=== EXERCISE TEXT ===

AccDiffusion: An Accurate Method for Higher-Resolution Image Generation¶

Conference: ECCV 2024
arXiv: 2407.10738
Code: https://github.com/lzhxmu/AccDiffusion
Area: Image Generation / Diffusion Models / High-Resolution Generation
Keywords: High-Resolution Image Generation, Patch-wise Denoising, Cross-Attention Guidance, Object Duplication Elimination, Training-Free

TL;DR¶

This paper proposes AccDiffusion, which decouples global text prompts into patch-level content-aware prompts (utilizing cross-attention maps to determine whether each word belongs to a specific patch) and introduces dilated sampling with window interaction to improve global consistency. Without requiring extra training, this approach effectively solves the object duplication issue in patch-wise high-resolution image generation, achieving high-quality, duplication-free image extrapolation from 2K to 4K resolutions on SDXL.

Background & Motivation¶

Diffusion models, such as Stable Diffusion, are extremely expensive to train (e.g., training SD 1.5 on 256 A100 GPUs takes over 20 days), which usually restricts their training resolution to \(512^2\) (SD 1.5) or \(1024^2\) (SDXL). However, real-world applications (such as advertising) have a strong demand for high-resolution images. Direct inference at high resolutions leads to severe object duplication and structural inconsistency.

=== RECORD EXTRACTS ===

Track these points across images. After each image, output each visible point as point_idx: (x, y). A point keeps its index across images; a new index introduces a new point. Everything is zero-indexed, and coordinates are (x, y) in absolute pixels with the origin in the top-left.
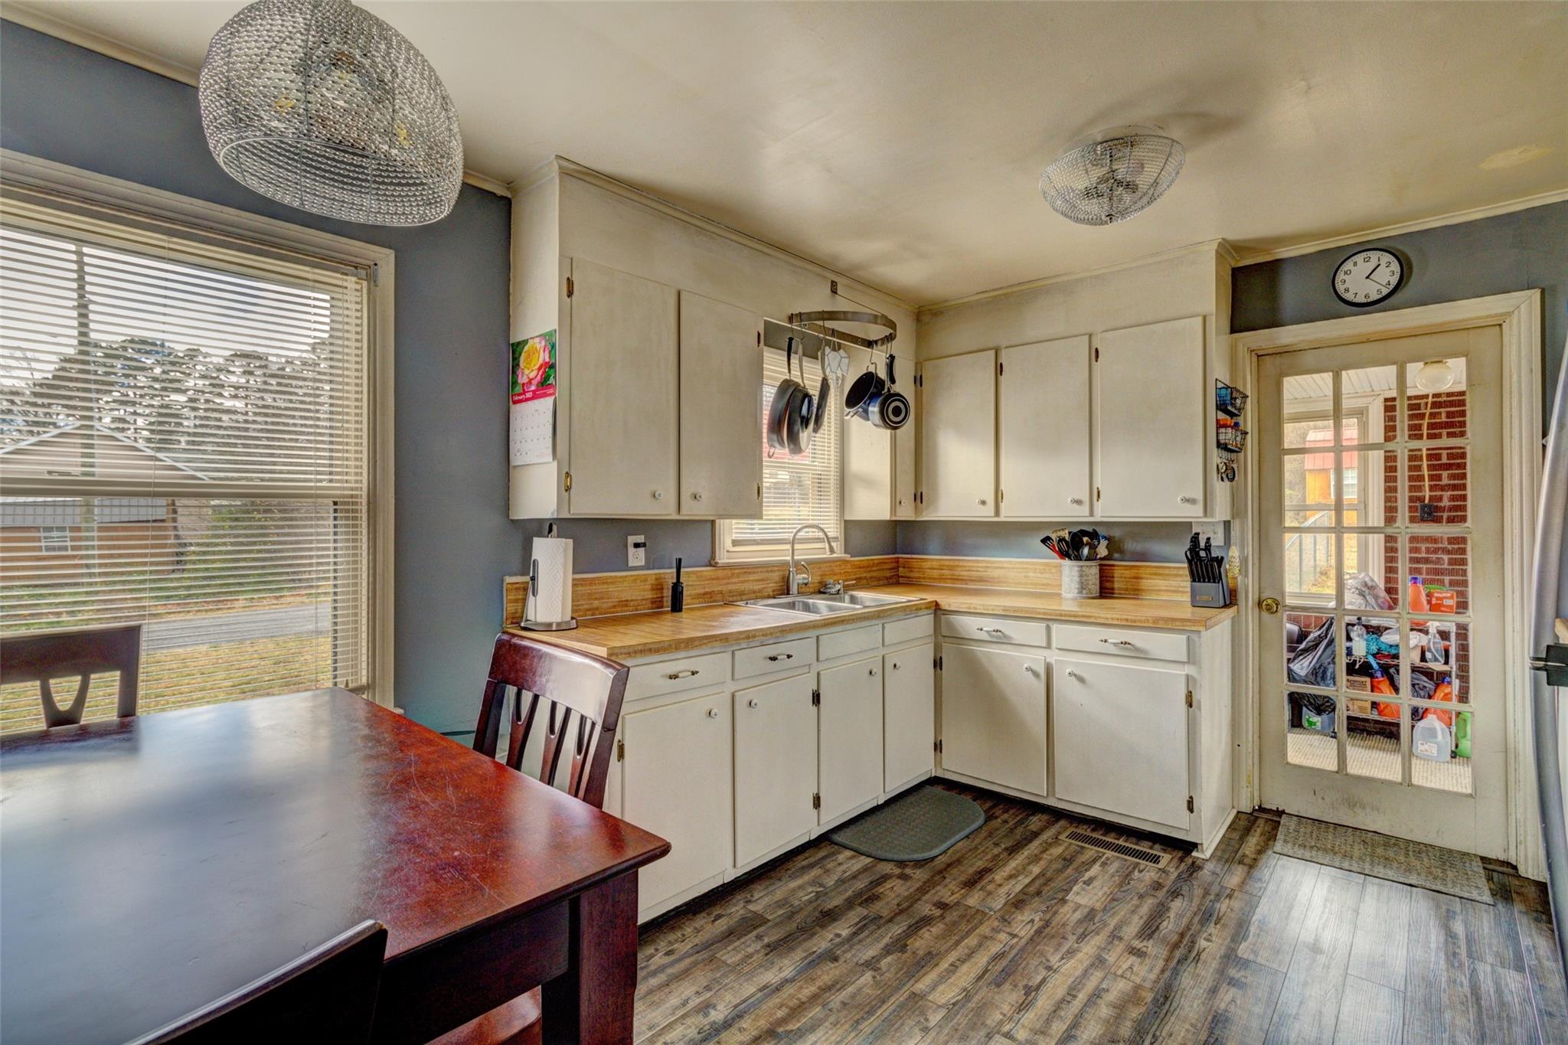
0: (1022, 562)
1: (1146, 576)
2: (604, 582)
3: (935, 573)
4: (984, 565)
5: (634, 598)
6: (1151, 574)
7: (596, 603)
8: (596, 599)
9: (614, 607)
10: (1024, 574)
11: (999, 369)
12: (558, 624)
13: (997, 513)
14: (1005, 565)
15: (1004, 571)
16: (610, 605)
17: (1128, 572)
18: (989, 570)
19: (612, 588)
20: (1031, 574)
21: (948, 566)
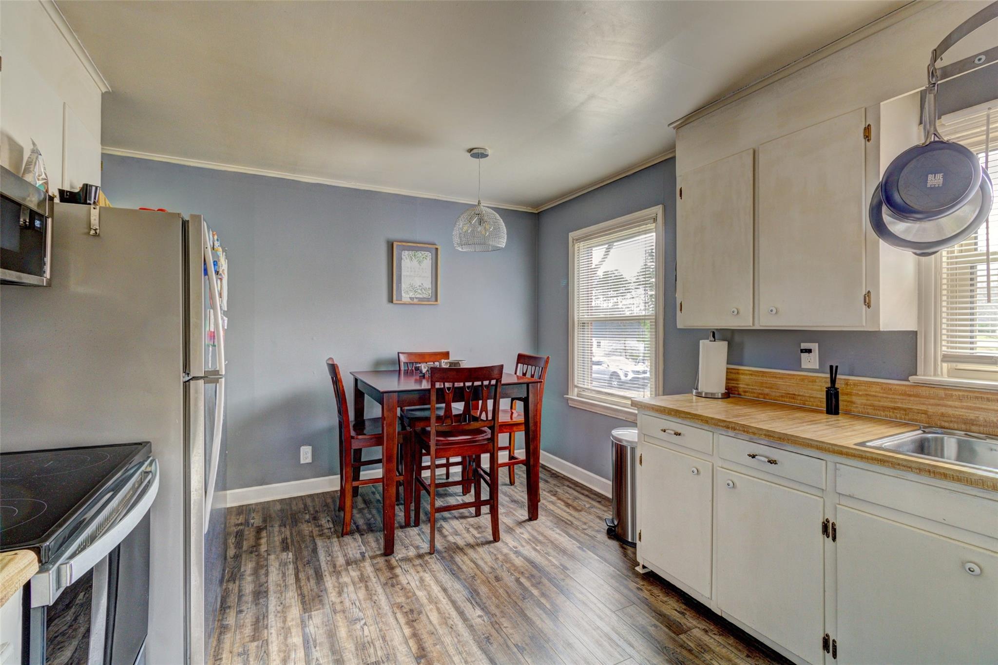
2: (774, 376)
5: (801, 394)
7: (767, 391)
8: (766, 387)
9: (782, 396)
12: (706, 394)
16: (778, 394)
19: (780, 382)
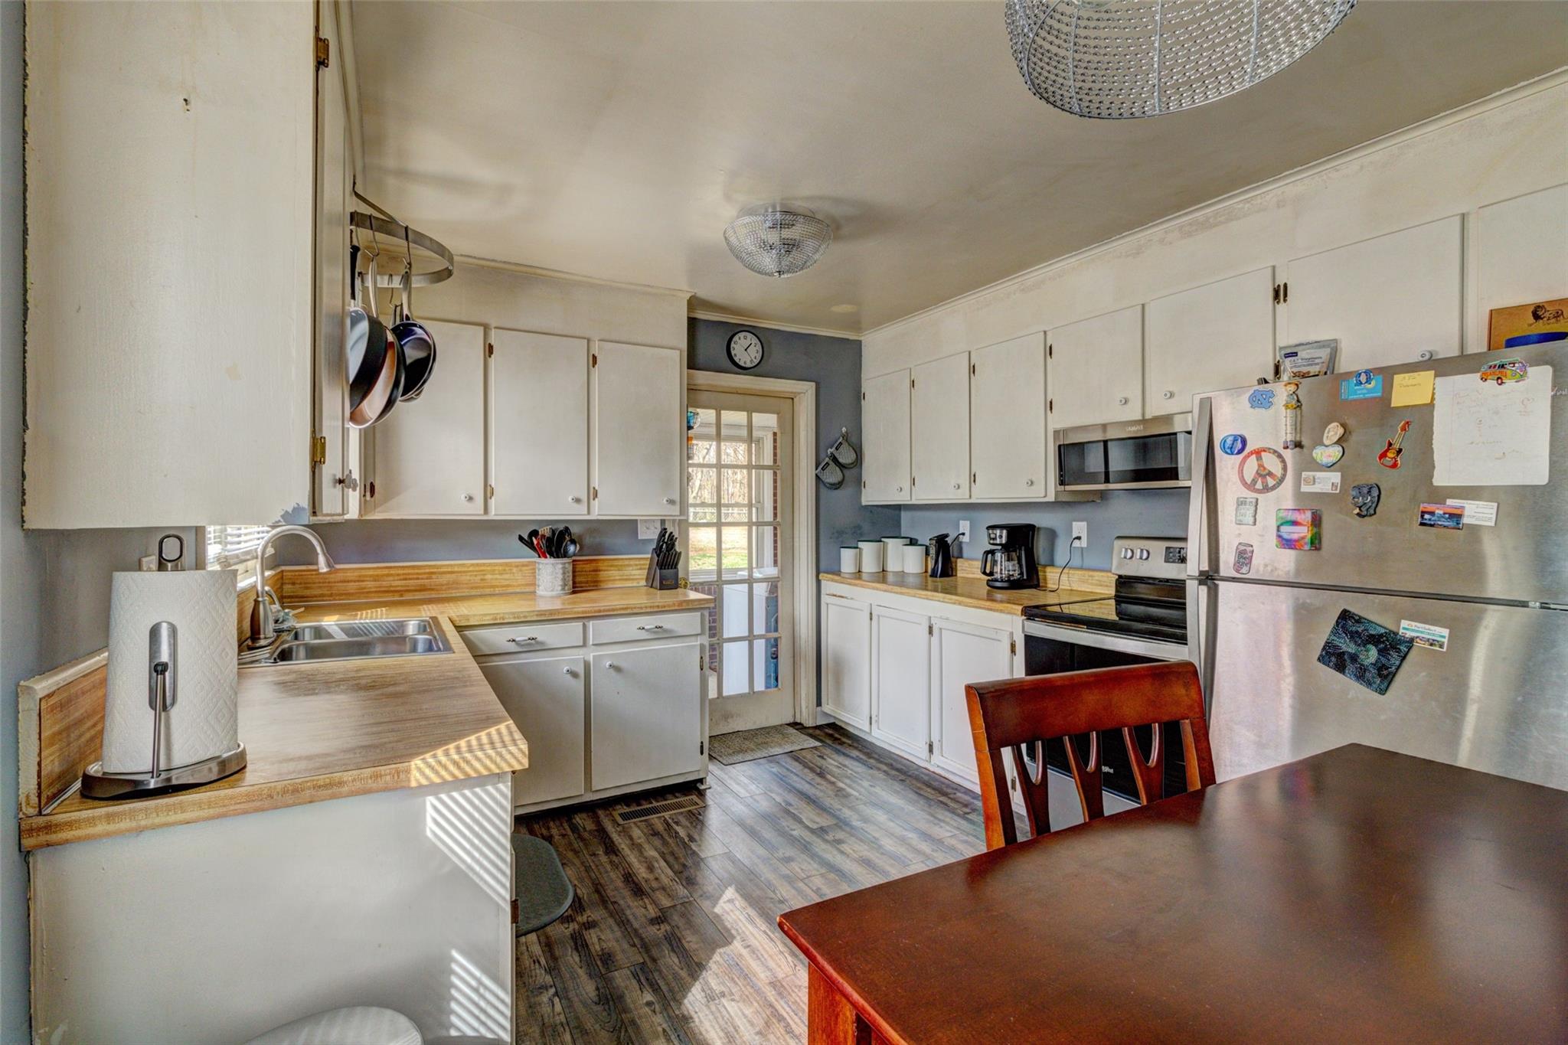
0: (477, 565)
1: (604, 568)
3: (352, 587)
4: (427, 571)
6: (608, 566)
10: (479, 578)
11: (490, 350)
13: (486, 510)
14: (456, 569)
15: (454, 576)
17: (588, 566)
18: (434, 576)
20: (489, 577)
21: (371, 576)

===

## WHAT TO PRODUCE
List every keyword given in the AccDiffusion summary.

## TASK ANSWER
High-Resolution Image Generation, Patch-wise Denoising, Cross-Attention Guidance, Object Duplication Elimination, Training-Free